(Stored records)
==========

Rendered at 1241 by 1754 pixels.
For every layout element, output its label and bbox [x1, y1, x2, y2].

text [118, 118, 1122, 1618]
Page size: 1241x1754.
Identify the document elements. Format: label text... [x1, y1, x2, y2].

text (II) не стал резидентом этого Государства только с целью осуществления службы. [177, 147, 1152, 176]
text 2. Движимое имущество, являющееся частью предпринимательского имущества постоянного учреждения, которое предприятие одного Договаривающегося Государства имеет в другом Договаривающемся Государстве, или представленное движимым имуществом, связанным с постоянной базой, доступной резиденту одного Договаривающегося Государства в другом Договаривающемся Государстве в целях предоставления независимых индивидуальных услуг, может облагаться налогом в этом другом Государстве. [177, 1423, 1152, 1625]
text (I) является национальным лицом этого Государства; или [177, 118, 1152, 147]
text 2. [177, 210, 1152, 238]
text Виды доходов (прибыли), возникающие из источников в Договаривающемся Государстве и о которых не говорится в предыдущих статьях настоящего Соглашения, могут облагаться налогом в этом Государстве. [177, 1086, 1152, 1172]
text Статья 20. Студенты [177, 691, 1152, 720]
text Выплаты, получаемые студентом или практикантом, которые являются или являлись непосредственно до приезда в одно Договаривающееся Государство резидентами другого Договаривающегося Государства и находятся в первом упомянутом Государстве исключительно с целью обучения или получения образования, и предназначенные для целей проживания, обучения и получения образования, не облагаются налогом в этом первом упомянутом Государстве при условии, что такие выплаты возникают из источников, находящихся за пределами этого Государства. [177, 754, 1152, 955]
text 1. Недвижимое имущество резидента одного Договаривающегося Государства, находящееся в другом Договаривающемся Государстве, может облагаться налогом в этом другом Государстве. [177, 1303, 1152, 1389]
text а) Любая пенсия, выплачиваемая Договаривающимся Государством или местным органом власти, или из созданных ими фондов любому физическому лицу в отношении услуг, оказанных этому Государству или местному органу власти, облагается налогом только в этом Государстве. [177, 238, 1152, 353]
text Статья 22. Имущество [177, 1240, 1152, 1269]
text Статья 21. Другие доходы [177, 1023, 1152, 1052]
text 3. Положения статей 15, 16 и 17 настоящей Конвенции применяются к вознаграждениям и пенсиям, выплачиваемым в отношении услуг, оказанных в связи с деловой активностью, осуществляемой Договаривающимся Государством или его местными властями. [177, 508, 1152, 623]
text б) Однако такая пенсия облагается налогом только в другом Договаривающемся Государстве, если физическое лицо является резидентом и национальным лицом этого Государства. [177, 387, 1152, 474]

==========

Scan the records above line by line, counting those where the word "национальным" appears, and give the count alone.

### RESPONSE TO THIS TASK
2